Source material Start Marker

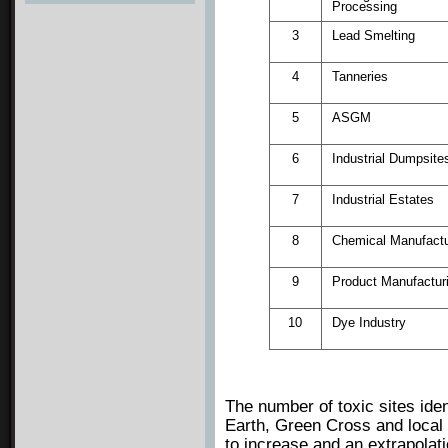
Processing
Photos
3
Lead Smelting
4
Tanneries
5
ASGM
6
Industrial Dumpsite
7
Industrial Estates
8
Chemical Manufactu
9
Product Manufactur
10
Dye Industry
The number of toxic sites ide
Earth, Green Cross and local 
to increase and an extrapolati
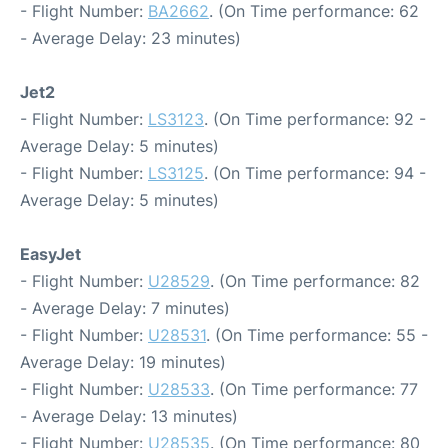
- Flight Number:
BA2662
. (On Time performance: 62
- Average Delay: 23 minutes)
Jet2
- Flight Number:
LS3123
. (On Time performance: 92 -
Average Delay: 5 minutes)
- Flight Number:
LS3125
. (On Time performance: 94 -
Average Delay: 5 minutes)
EasyJet
- Flight Number:
U28529
. (On Time performance: 82
- Average Delay: 7 minutes)
- Flight Number:
U28531
. (On Time performance: 55 -
Average Delay: 19 minutes)
- Flight Number:
U28533
. (On Time performance: 77
- Average Delay: 13 minutes)
- Flight Number:
U28535
. (On Time performance: 80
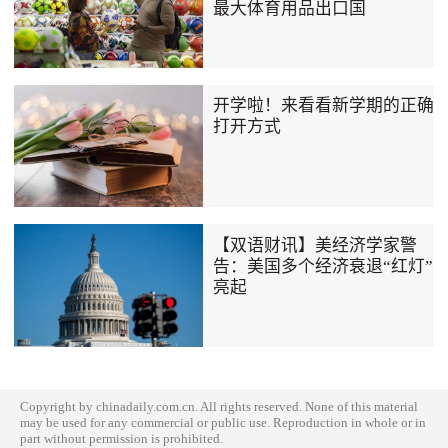
最大体育用品出口国
开学啦！来看看新学期的正确
打开方式
【双语财讯】美经济学家警
告：美国多个经济衰退“红灯”
亮起
Copyright by chinadaily.com.cn. All rights reserved. None of this material
may be used for any commercial or public use. Reproduction in whole or in
part without permission is prohibited.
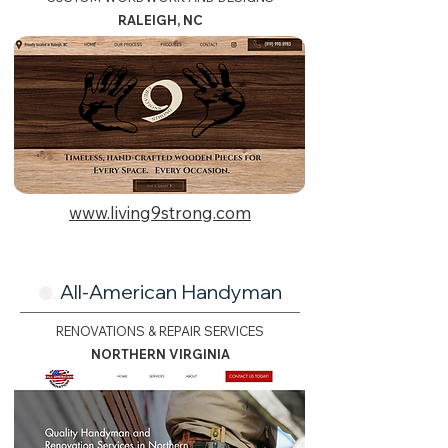
RALEIGH, NC
www.living9strong.com
All-American Handyman
🟢.
RENOVATIONS & REPAIR SERVICES
NORTHERN VIRGINIA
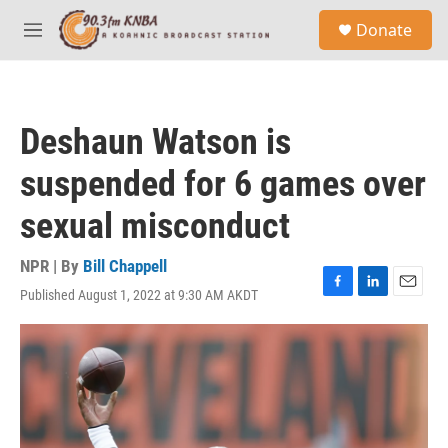
Skip to main content
S
Donate
e
M
a
e
r
n
c
u
h
Deshaun Watson is
u
e
suspended for 6 games over
r
y
sexual misconduct
NPR | By
Bill Chappell
Published August 1, 2022 at 9:30 AM AKDT
F
L
E
a
i
m
c
n
a
e
k
i
b
e
l
o
d
o
I
k
n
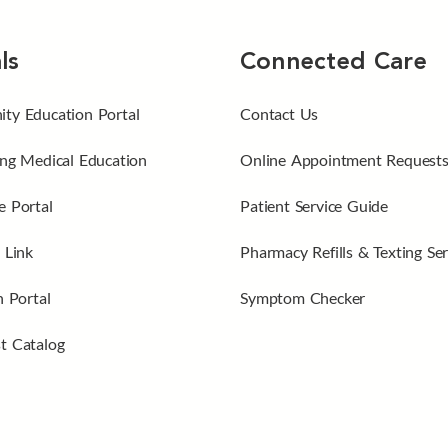
ls
Connected Care
ty Education Portal
Contact Us
ng Medical Education
Online Appointment Request
 Portal
Patient Service Guide
 Link
Pharmacy Refills & Texting Ser
n Portal
Symptom Checker
t Catalog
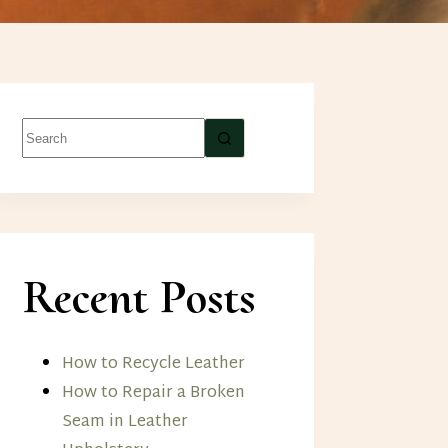
No
results
Recent Posts
How to Recycle Leather
How to Repair a Broken
Seam in Leather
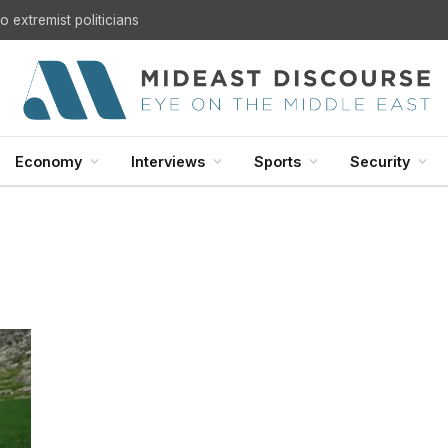
 extremist politicians
Economy
Interviews
Sports
Security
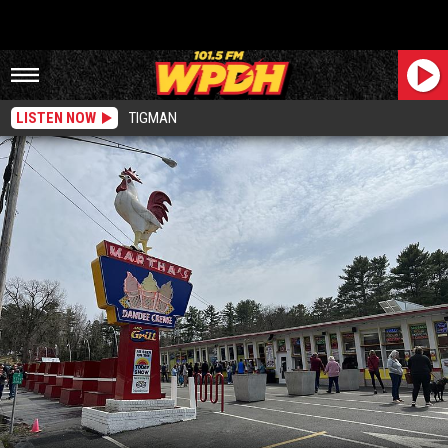
LISTEN NOW
TIGMAN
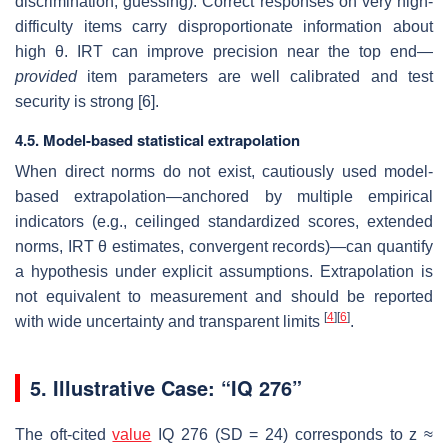
discrimination, guessing). Correct responses on very high-
difficulty items carry disproportionate information about
high θ. IRT can improve precision near the top end—
provided
item parameters are well calibrated and test
security is strong [6].
4.5. Model-based statistical extrapolation
When direct norms do not exist, cautiously used model-
based extrapolation—anchored by multiple empirical
indicators (e.g., ceilinged standardized scores, extended
norms, IRT θ estimates, convergent records)—can quantify
a hypothesis under explicit assumptions. Extrapolation is
not equivalent to measurement and should be reported
[
4
]
[
6
]
with wide uncertainty and transparent limits
.
5. Illustrative Case: “IQ 276”
The oft-cited
value
IQ 276 (SD = 24) corresponds to z ≈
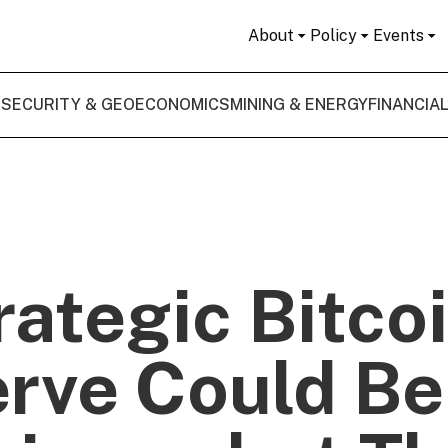
About
Policy
Events
 SECURITY & GEOECONOMICS
MINING & ENERGY
FINANCIA
rategic Bitco
rve Could Be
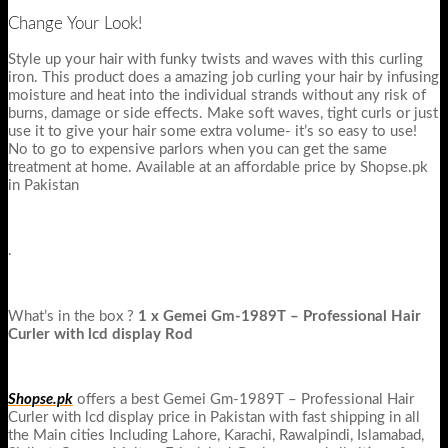
Change Your Look!
Style up your hair with funky twists and waves with this curling
iron. This product does a amazing job curling your hair by infusing
moisture and heat into the individual strands without any risk of
burns, damage or side effects. Make soft waves, tight curls or just
use it to give your hair some extra volume- it’s so easy to use!
No to go to expensive parlors when you can get the same
treatment at home. Available at an affordable price by Shopse.pk
in Pakistan
.
What’s in the box ?
1 x
Gemei Gm-1989T – Professional Hair
Curler with lcd display Rod
Shopse.pk
offers a best Gemei Gm-1989T – Professional Hair
Curler with lcd display price in Pakistan with fast shipping in all
the Main cities Including Lahore, Karachi, Rawalpindi, Islamabad,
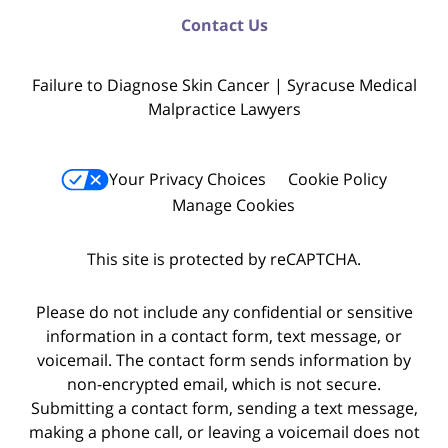
Contact Us
Failure to Diagnose Skin Cancer | Syracuse Medical
Malpractice Lawyers
Your Privacy Choices
Cookie Policy
Manage Cookies
This site is protected by reCAPTCHA.
Please do not include any confidential or sensitive
information in a contact form, text message, or
voicemail. The contact form sends information by
non-encrypted email, which is not secure.
Submitting a contact form, sending a text message,
making a phone call, or leaving a voicemail does not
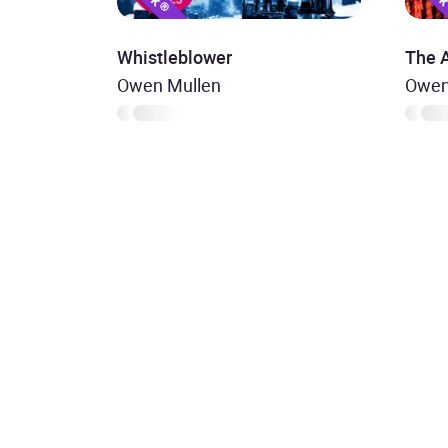
Whistleblower
The 
Owen Mullen
Owen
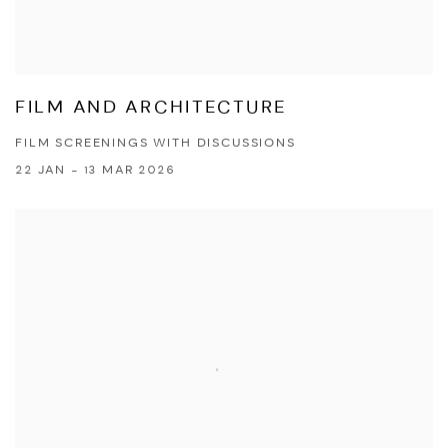
FILM AND ARCHITECTURE
FILM SCREENINGS WITH DISCUSSIONS
22 JAN - 13 MAR 2026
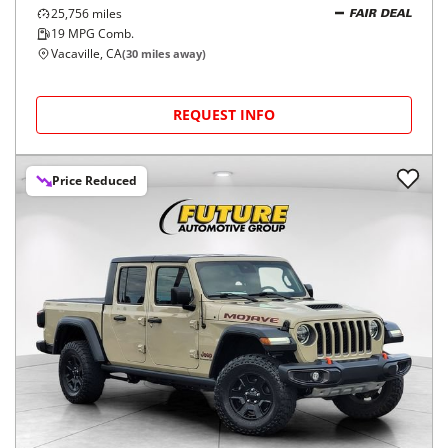
25,756
miles
FAIR DEAL
19
MPG Comb.
Vacaville, CA
(
30
miles away)
REQUEST INFO
Price Reduced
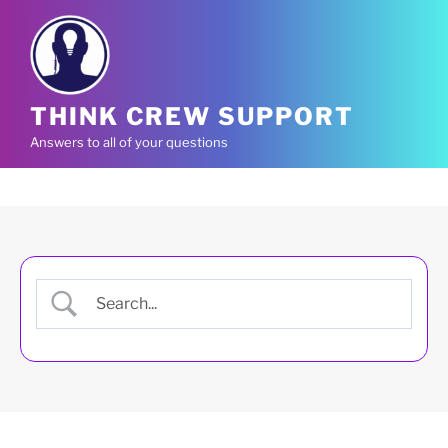
Skip
to
content
THINK CREW SUPPORT
Answers to all of your questions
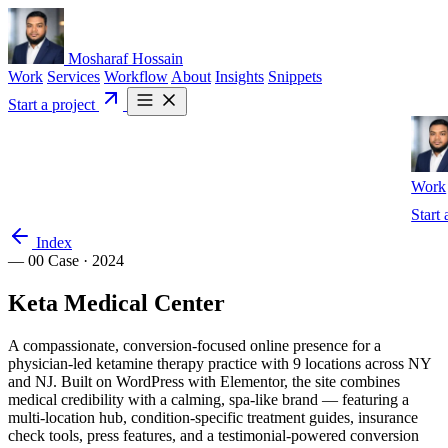
Mosharaf Hossain
Work
Services
Workflow
About
Insights
Snippets
Start a project
Work
Start 
Index
— 00
Case · 2024
Keta
Medical
Center
A compassionate, conversion-focused online presence for a
physician-led ketamine therapy practice with 9 locations across NY
and NJ. Built on WordPress with Elementor, the site combines
medical credibility with a calming, spa-like brand — featuring a
multi-location hub, condition-specific treatment guides, insurance
check tools, press features, and a testimonial-powered conversion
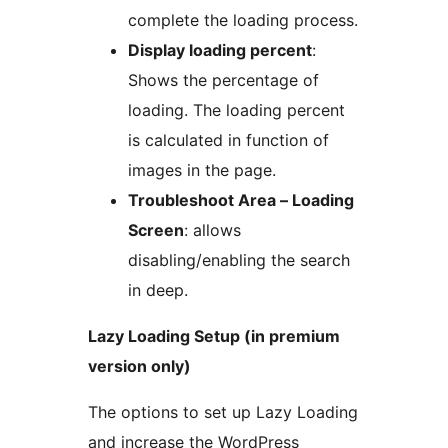
complete the loading process.
Display loading percent
:
Shows the percentage of
loading. The loading percent
is calculated in function of
images in the page.
Troubleshoot Area – Loading
Screen
: allows
disabling/enabling the search
in deep.
Lazy Loading Setup (in premium
version only)
The options to set up Lazy Loading
and increase the WordPress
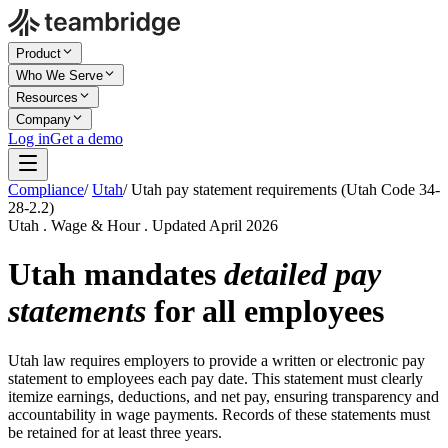
Product
Who We Serve
Resources
Company
Log in
Get a demo
Compliance
/
Utah
/
Utah pay statement requirements (Utah Code 34-
28-2.2)
Utah . Wage & Hour . Updated April 2026
Utah mandates
detailed pay
statements
for all employees
Utah law requires employers to provide a written or electronic pay
statement to employees each pay date. This statement must clearly
itemize earnings, deductions, and net pay, ensuring transparency and
accountability in wage payments. Records of these statements must
be retained for at least three years.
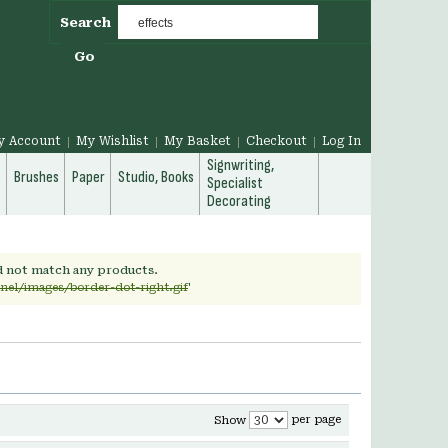
Search
Go
y Account
My Wishlist
My Basket
Checkout
Log In
Signwriting,
g
Brushes
Paper
Studio, Books
Specialist
Decorating
id not match any products.
nel/images/border-dot-right.gif
'
per page
Show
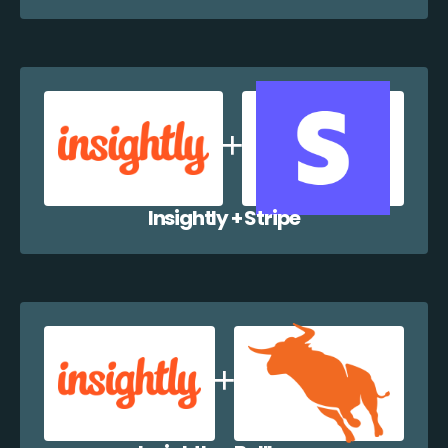
Insightly + Stripe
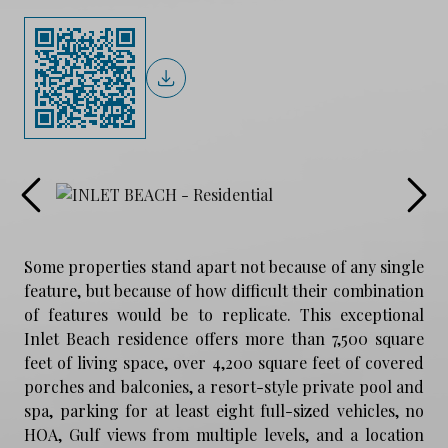
Some properties stand apart not because of any single
feature, but because of how difficult their combination
of features would be to replicate. This exceptional
Inlet Beach residence offers more than 7,500 square
feet of living space, over 4,200 square feet of covered
porches and balconies, a resort-style private pool and
spa, parking for at least eight full-sized vehicles, no
HOA, Gulf views from multiple levels, and a location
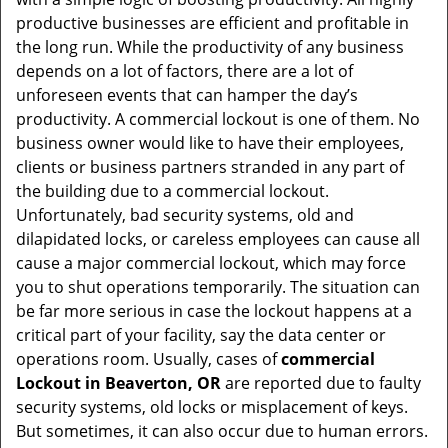
t
productive businesses are efficient and profitable in
i
the long run. While the productivity of any business
o
depends on a lot of factors, there are a lot of
n
unforeseen events that can hamper the day’s
productivity. A commercial lockout is one of them. No
business owner would like to have their employees,
clients or business partners stranded in any part of
the building due to a commercial lockout.
Unfortunately, bad security systems, old and
dilapidated locks, or careless employees can cause all
cause a major commercial lockout, which may force
you to shut operations temporarily. The situation can
be far more serious in case the lockout happens at a
critical part of your facility, say the data center or
operations room. Usually, cases of
commercial
Lockout in Beaverton, OR
are reported due to faulty
security systems, old locks or misplacement of keys.
But sometimes, it can also occur due to human errors.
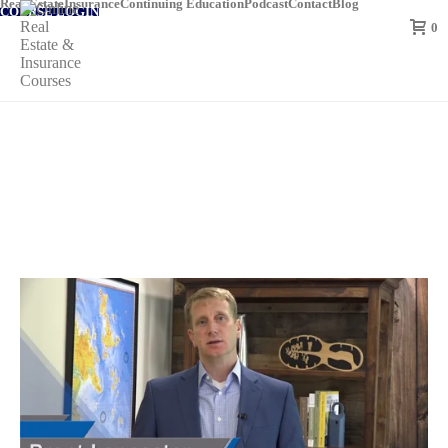
Real Estate
Insurance
Continuing Education
Podcast
Contact
Blog
COURSE LOGIN
0
Louisiana Insurance Adjuster Continuing
Education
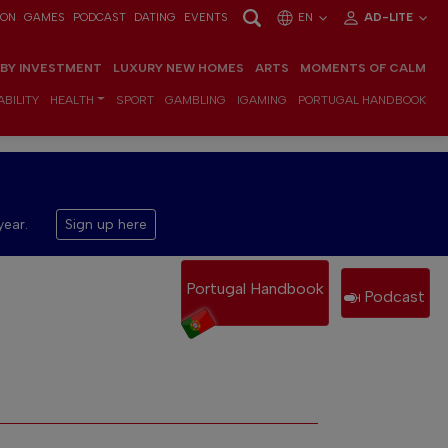
ION
GAMES
PODCAST
DATING
EVENTS
EN
AD-LITE
 BY INVESTMENT
LUXURY NEW HOMES
ARTS
MOMENTS OF CALM
BILITY
HEALTH
SPORT
GAMBLING
IGAMING
PORTUGAL HANDBOOK
year.
Sign up here
Portugal Handbook
Podcast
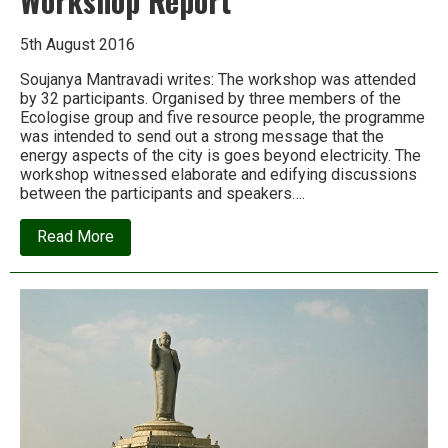
Workshop Report
5th August 2016
Soujanya Mantravadi writes: The workshop was attended
by 32 participants. Organised by three members of the
Ecologise group and five resource people, the programme
was intended to send out a strong message that the
energy aspects of the city is goes beyond electricity. The
workshop witnessed elaborate and edifying discussions
between the participants and speakers….
about
Read More
Ecologise
Hyderabad:
Energy
Workshop
Report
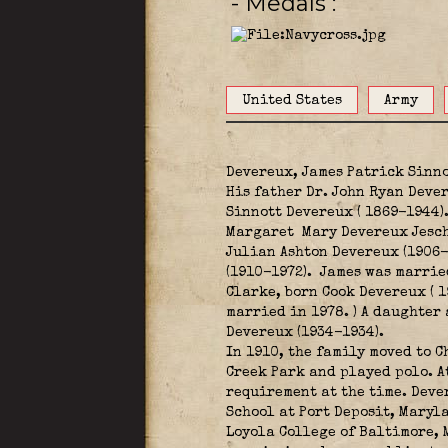
- Medals
United States
Army
Devereux, James Patrick Sinno
His father Dr. John Ryan Dever
Sinnott Devereux ( 1869-1944)
Margaret Mary Devereux Jeschk
Julian Ashton Devereux (1906-
(1910-1972).
James was married
Clarke, born Cook Devereux ( 
married in 1978. ) A daughter
Devereux (1934-1934).
In 1910, the family moved to C
Creek Park and played polo. A
requirement at the time. Deve
School at Port Deposit, Maryl
Loyola College of Baltimore, 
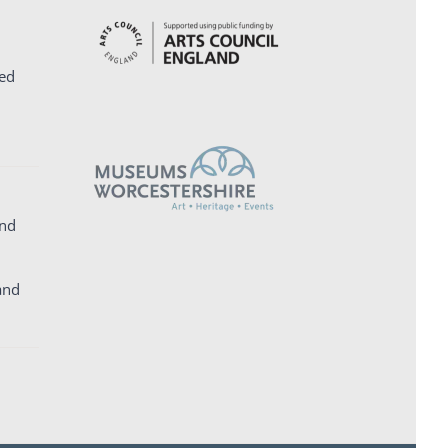
ed
and
and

Source material End Marker

Among the lines of the data above, find those with the word "waves" and show them.

Style up your hair with funky twists and waves with this curling
burns, damage or side effects. Make soft waves, tight curls or just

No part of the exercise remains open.